Earlier this month, while  in Houston, TX I almost spilled my latte in my lap when I read this on the front page of the Chronicle: ” Mayor Proposes Fines for Unsorted Trash.”

The story began: “Garbage collectors would inspect Houston, TX, residents’ trash to make sure pizza crusts aren’t mixed in with chip bags or wine bottles under a proposal by the Mayor.” Isn’t that what homeless people do — rooting around in other people’s garbage? If Houston Area residents are caught failing to separate the plastic bottles from the newspapers, according to the newspaper story, they could face fines of up to $1,000.

“We don’t want to fine people,” the mayor is quoted saying reassuringly. “We want to change behavior.” Translation: Do exactly as we say and no one gets hurt.

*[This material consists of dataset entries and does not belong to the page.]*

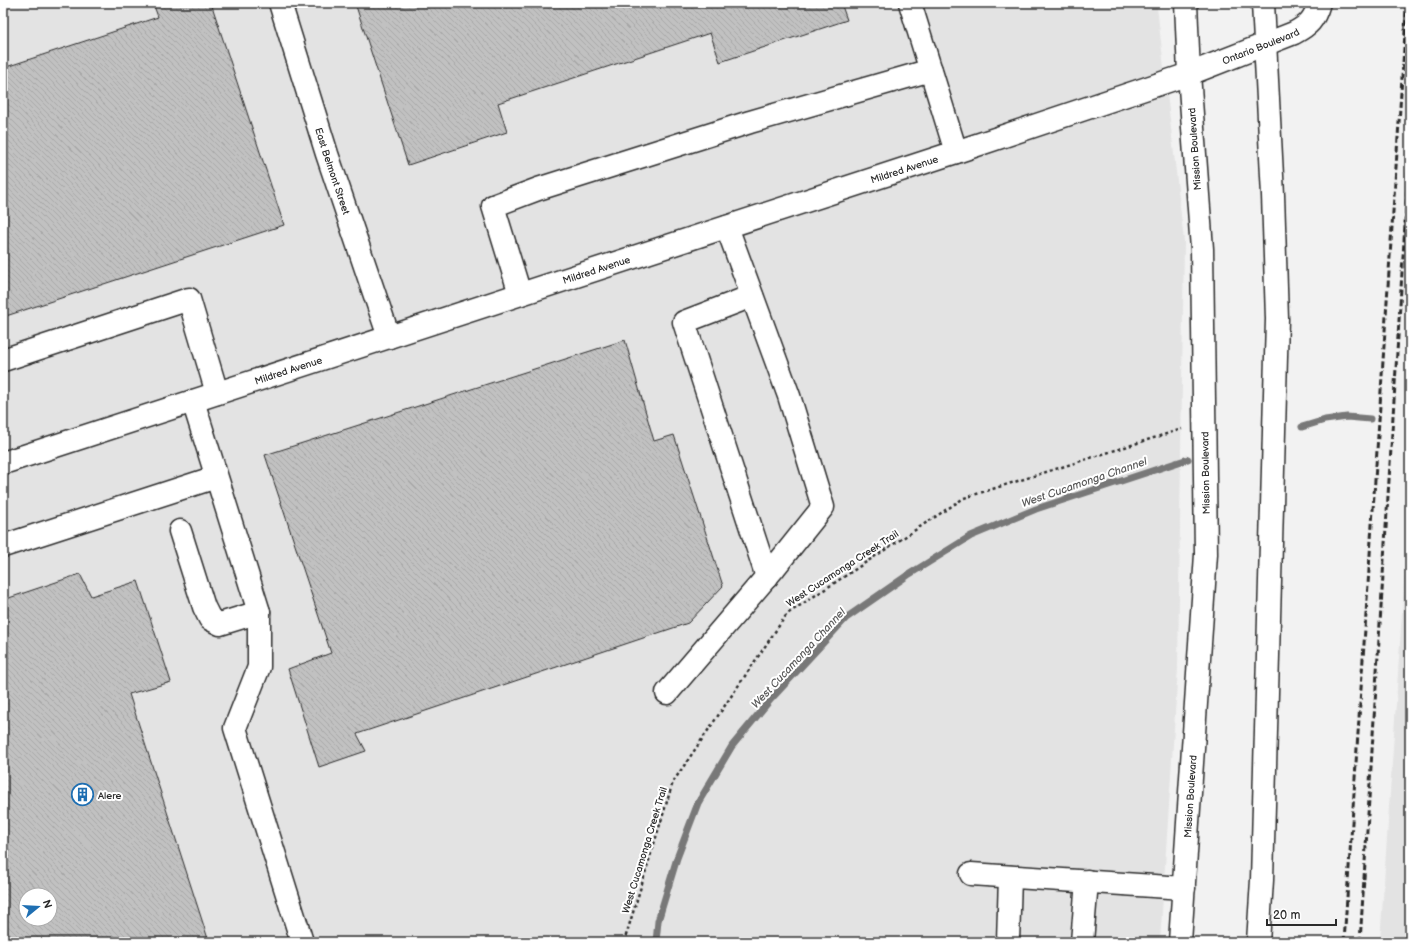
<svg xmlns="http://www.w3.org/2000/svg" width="1413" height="945" font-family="'Balsamiq Sans',sans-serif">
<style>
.built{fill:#e3e3e3;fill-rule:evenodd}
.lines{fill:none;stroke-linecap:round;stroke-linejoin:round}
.stream{stroke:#787878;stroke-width:7}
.building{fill:url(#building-back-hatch);stroke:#2b2b2b;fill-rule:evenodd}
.minor-casing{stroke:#2b2b2b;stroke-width:25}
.major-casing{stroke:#2b2b2b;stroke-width:25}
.path{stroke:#2b2b2b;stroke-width:2.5;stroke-dasharray:3 3;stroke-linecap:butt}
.minor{stroke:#fff;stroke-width:22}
.major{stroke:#fff;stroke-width:22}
.rail{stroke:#2b2b2b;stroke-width:3;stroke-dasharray:6 3;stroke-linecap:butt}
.labels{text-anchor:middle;stroke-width:4;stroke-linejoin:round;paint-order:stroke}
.street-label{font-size:10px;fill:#2b2b2b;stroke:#fff}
.poi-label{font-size:10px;fill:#2b2b2b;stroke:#fff;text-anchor:start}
.water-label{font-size:11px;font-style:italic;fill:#585858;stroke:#fff}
</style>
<defs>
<pattern id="building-back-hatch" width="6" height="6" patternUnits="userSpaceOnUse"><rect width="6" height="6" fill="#c1c1c1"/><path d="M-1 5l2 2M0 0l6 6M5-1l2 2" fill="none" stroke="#a6a6a6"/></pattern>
</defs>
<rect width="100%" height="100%" fill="#f2f2f2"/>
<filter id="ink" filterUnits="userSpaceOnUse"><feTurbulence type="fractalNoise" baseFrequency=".025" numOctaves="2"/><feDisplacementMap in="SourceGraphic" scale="8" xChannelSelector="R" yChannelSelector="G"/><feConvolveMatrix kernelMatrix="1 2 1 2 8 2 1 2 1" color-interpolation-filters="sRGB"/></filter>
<g filter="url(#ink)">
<path class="built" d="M3 3H1169L1157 7 1184 241 1178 668 1160 942H3ZM26 895H50V919H26Z
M1410 494V942H1380Z"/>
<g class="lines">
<path class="stream" d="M1302 427 1325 420 1347 417 1370 419
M656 942 658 921 677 858 698 803 732 746 771 699 846 618 908 575 971 536 1036 509 1188 459"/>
</g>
<path class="building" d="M153 3H211L284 225 3 317V68L158 17Z
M355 3H841L847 20 720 62 710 33 498 103 507 132 408 165Z
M625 340 654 441 674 435 723 586 688 623 357 734 366 751 319 767 288 669 331 653 265 455Z
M80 574 91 596 138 581 171 682 129 694 209 942H3V600ZM26 895H50V919H26Z"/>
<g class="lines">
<defs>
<g id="minor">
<path id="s1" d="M280 3 327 154 389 337"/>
<path d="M910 3 956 152"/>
<path d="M520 294 493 206 538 189 750 122 931 70"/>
<path d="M752 296 684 322 767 577"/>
<path d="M3 360 189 299 217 393"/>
<path d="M193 401 259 612V667L235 728 302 942"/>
<path id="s2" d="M3 463 956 152 1189 74 1294 33C1309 25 1314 20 1319 3"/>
<path d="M180 531 204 607 210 619 220 624 259 612"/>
<path d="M3 546 216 477"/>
<path d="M667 693 775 567 823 507 789 396 727 227"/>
<path d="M971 874 1184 888"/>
<path d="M1008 942 1010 877"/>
<path d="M1082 942 1087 881"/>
</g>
<g id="major">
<path id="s3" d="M1180 942 1206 554 1202 249 1189 74 1186 3"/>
<path d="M1258 942 1262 880 1277 319 1273 195 1263 3"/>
</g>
</defs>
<use href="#minor" class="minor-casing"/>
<use href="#major" class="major-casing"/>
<path class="path" d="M624 942 673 782 787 614 964 498 1182 429"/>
<use href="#minor" class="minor"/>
<use href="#major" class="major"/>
<path class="rail" d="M1344 942 1407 3
M1360 942 1410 145"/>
</g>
</g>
<defs>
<symbol id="building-ring" viewBox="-11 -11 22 22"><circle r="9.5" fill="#fff" stroke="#1f6fb2" stroke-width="1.5"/><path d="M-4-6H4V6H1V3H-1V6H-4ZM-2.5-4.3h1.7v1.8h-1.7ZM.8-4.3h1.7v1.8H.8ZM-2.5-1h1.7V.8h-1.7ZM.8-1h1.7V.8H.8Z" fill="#1f6fb2"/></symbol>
</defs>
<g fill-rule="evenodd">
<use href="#building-ring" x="70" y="782" width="25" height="25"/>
</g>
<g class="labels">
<g class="street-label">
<text dy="4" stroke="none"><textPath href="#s2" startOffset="1325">Ontario Boulevard</textPath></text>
<text transform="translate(1194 149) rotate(-94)" y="4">Mission Boulevard</text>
<text dy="4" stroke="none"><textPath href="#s2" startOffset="948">Mildred Avenue</textPath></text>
<text dy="4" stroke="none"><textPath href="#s1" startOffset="176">East Belmont Street</textPath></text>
<text dy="4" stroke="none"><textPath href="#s2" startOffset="624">Mildred Avenue</textPath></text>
<text dy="4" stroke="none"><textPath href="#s2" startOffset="300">Mildred Avenue</textPath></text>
<text transform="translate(1205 473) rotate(-91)" y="4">Mission Boulevard</text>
<text transform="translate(842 568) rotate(-33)" y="4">West Cucamonga Creek Trail</text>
<text dy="4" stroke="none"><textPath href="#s3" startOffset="146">Mission Boulevard</textPath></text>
<text transform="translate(644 850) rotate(-73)" y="4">West Cucamonga Creek Trail</text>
</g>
<g class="poi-label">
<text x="98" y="799">Alere</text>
</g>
<g class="water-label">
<text transform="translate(1084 482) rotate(-19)" y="4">West Cucamonga Channel</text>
<text transform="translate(798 658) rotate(-47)" y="4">West Cucamonga Channel</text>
</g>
</g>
<rect width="1413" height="945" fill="none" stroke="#fff" stroke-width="16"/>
<rect x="8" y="8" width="1397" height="929" fill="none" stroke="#2b2b2b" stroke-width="1.5" filter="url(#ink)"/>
<g transform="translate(38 907) rotate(72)"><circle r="19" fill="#ffffff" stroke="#aaaaaa"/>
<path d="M0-3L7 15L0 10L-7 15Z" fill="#1f6fb2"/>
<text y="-6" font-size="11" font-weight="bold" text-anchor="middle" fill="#2b2b2b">N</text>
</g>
<path d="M1267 919v6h69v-6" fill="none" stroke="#2b2b2b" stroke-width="2"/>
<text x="1273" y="919" font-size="12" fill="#2b2b2b" stroke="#ffffff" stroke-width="3" paint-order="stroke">20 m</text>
</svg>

When I was a kid, the environmentalists promoted their clean skies and antilittering agenda mostly through moral suasion — with pictures of an Indian under a smoggy sky with a tear rolling down his cheek or the owl who chanted on TV: “Give a hoot, don’t pollute.” Such messages made you feel guilty about callously throwing a candy bar wrapper on the ground or feeling indifferent toward car fumes.

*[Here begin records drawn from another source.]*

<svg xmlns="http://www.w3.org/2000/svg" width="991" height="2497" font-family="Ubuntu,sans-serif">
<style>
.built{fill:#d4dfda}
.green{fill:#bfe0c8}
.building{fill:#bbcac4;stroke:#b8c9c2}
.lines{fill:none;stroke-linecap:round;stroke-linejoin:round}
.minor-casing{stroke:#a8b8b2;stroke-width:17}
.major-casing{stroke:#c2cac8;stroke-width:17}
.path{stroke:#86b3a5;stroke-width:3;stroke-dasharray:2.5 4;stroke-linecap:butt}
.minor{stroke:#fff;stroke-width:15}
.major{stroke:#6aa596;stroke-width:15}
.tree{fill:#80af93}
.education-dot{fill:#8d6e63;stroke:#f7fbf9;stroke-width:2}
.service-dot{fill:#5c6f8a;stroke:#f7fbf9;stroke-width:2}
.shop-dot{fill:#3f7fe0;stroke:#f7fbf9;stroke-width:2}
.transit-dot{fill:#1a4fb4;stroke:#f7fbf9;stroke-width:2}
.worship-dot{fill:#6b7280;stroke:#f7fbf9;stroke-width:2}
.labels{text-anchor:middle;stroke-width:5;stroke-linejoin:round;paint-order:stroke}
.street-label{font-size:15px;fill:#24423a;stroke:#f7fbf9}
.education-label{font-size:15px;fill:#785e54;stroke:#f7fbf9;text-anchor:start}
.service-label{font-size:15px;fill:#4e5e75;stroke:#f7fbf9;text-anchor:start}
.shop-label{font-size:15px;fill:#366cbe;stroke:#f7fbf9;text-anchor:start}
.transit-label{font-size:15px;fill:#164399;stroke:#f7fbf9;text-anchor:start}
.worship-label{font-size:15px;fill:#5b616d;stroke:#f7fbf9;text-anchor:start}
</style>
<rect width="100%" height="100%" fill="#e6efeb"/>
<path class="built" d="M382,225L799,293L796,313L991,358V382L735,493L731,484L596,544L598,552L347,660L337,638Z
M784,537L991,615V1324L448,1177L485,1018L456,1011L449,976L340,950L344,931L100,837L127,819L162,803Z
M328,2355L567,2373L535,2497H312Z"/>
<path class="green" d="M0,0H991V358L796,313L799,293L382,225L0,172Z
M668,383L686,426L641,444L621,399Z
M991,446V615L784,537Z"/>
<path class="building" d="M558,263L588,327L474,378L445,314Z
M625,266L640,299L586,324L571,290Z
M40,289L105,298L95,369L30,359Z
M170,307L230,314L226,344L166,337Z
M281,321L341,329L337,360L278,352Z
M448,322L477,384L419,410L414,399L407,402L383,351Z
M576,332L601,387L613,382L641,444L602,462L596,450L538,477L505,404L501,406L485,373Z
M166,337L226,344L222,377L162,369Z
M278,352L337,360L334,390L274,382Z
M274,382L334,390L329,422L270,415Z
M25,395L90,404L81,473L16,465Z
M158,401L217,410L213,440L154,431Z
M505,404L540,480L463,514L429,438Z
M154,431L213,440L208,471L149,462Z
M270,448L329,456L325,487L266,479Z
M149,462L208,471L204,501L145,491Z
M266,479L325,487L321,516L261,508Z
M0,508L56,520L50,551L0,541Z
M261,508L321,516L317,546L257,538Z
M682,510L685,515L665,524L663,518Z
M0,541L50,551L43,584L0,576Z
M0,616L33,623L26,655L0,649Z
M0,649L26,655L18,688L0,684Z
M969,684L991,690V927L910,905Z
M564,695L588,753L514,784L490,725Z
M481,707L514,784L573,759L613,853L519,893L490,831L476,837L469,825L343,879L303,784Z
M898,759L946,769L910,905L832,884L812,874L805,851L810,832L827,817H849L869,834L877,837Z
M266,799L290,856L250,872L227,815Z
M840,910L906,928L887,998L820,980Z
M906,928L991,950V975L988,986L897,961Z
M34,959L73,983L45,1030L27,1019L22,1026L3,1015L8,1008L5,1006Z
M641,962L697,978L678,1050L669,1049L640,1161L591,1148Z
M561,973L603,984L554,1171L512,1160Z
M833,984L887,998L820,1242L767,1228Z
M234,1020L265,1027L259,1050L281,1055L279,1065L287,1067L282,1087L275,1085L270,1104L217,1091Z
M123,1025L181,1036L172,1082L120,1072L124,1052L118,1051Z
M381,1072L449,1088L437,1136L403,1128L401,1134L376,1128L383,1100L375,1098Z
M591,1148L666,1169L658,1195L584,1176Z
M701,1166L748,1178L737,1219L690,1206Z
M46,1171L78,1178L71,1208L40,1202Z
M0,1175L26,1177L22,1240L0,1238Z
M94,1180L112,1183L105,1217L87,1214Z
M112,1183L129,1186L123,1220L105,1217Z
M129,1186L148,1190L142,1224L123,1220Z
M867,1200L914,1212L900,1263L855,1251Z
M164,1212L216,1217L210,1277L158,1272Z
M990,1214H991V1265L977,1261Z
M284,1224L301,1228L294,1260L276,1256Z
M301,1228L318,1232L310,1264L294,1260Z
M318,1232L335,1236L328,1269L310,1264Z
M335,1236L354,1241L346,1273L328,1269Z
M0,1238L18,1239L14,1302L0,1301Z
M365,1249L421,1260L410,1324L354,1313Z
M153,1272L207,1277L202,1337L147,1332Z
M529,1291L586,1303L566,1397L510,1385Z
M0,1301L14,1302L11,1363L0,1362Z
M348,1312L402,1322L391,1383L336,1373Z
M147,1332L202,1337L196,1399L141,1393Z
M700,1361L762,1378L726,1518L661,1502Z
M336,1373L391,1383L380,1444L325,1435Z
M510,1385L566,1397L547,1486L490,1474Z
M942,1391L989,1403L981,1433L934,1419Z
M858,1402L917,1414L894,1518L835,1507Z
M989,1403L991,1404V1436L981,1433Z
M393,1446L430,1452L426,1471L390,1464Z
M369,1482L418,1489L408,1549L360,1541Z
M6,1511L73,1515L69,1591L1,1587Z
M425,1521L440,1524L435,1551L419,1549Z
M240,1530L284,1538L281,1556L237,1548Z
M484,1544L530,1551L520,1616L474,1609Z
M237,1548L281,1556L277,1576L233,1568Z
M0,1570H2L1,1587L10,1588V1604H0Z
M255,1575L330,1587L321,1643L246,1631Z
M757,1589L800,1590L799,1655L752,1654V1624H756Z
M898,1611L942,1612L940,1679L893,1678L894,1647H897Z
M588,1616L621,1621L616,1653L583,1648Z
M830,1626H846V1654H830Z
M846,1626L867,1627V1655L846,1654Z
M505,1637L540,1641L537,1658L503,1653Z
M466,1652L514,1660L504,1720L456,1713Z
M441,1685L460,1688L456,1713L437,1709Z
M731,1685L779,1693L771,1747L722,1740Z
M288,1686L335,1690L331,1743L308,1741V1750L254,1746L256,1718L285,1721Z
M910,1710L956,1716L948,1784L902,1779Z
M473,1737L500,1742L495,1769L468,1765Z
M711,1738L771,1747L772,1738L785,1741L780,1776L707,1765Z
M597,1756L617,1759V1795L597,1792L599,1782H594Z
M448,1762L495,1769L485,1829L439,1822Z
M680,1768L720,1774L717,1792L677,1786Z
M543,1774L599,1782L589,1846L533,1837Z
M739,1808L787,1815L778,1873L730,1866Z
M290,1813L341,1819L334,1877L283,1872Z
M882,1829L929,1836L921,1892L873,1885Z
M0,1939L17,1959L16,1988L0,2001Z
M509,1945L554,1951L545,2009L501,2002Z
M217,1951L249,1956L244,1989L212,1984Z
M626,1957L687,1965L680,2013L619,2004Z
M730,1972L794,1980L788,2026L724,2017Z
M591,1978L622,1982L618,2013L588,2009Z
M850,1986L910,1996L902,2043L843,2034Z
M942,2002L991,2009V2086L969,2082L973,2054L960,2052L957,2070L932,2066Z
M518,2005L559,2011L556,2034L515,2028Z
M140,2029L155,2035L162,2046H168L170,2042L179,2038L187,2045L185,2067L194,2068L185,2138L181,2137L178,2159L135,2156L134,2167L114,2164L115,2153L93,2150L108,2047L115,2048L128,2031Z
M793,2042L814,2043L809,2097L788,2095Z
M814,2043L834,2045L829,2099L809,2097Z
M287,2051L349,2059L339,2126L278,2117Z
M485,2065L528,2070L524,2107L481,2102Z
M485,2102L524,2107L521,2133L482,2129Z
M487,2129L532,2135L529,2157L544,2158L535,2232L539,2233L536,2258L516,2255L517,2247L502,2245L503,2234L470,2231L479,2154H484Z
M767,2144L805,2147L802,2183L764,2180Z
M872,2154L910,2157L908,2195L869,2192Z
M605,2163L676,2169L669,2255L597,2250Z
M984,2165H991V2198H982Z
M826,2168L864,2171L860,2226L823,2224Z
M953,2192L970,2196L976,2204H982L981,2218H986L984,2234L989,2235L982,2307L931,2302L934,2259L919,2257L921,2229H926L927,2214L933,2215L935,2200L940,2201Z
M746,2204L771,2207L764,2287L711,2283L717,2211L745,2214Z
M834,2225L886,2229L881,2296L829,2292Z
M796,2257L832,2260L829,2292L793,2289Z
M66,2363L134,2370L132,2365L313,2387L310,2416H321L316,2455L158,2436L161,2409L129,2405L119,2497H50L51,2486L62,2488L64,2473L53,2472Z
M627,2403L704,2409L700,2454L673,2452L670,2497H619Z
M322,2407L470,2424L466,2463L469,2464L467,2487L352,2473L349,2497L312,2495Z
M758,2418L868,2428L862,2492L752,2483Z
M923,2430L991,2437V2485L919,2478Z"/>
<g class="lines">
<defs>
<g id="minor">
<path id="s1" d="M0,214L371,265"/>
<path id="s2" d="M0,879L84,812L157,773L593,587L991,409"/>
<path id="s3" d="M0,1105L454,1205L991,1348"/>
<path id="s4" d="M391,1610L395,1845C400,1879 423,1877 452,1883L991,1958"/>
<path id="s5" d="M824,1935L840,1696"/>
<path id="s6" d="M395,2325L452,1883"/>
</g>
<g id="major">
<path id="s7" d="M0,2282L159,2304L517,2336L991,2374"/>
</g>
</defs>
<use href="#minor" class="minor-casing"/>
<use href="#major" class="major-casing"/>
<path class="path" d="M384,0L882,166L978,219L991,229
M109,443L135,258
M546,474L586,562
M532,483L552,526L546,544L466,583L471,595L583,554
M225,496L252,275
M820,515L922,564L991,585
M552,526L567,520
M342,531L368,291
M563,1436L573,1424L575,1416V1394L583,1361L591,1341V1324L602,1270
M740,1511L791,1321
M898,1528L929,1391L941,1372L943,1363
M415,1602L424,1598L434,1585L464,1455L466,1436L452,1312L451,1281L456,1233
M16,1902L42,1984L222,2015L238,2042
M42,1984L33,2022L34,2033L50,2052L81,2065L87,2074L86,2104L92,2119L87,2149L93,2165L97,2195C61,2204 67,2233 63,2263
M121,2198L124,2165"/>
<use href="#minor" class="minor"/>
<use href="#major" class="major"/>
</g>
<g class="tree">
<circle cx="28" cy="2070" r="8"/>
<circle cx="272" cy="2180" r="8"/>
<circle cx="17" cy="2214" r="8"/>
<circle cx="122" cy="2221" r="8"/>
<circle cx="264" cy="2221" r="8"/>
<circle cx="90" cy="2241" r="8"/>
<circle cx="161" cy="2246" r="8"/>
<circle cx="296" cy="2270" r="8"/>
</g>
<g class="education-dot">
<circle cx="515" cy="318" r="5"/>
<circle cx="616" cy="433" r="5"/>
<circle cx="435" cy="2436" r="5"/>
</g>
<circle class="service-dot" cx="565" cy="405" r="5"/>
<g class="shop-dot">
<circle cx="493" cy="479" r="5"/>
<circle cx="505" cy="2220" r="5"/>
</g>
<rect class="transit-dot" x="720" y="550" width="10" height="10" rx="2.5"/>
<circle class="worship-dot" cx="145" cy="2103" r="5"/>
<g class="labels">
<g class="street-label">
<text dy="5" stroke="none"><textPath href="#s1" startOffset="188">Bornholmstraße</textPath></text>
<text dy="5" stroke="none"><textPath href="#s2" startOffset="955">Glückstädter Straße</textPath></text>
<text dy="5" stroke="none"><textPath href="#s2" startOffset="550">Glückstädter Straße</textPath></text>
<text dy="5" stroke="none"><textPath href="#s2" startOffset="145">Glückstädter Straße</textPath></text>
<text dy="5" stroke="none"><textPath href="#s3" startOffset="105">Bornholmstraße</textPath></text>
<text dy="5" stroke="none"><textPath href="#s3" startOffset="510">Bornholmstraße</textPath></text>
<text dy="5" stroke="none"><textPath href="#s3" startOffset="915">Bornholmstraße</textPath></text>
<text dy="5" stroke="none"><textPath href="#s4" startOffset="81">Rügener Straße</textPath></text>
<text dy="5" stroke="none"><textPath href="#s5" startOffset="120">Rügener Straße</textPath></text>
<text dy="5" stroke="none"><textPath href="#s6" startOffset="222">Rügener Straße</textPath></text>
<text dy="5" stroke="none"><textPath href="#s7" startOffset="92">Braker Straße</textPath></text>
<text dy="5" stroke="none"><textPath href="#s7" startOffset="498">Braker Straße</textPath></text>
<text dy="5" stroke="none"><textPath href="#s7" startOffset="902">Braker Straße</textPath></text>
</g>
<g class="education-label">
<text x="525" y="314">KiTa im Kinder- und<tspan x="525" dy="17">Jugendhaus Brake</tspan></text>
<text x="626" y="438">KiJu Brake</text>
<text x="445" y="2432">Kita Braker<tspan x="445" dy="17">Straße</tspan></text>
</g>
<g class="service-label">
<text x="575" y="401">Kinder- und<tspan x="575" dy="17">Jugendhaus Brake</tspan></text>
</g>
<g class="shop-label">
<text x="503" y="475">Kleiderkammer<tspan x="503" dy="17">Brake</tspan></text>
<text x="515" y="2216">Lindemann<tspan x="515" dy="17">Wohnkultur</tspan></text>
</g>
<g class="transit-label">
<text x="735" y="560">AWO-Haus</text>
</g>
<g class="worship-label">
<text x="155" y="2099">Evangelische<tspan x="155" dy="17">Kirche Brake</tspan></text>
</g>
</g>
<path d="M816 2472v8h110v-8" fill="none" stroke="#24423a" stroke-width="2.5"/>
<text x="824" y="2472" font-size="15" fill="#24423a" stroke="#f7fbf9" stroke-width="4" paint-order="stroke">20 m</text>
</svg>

But now the environmental movement has morphed into the most authoritarian philosophy in America. The most glaring example of course is the multitrillion-dollar cap-and-trade anti-global warming scheme that would mandate an entire restructuring of our industrial economy. This plan, endorsed by both presidential candidates, would empower climate-change cops to regulate the energy usage and carbon emissions of every industry in America. If we do this, the best estimates are that we could reduce global temperatures by 0.1 degrees by 2050 and save on average about one polar bear a year from early death. But no burden is too great when it comes to helping the planet — even if the progress to be made is infinitesimal. To weigh costs and benefits is regarded as sacrilege — the refuge of global warming “deniers.”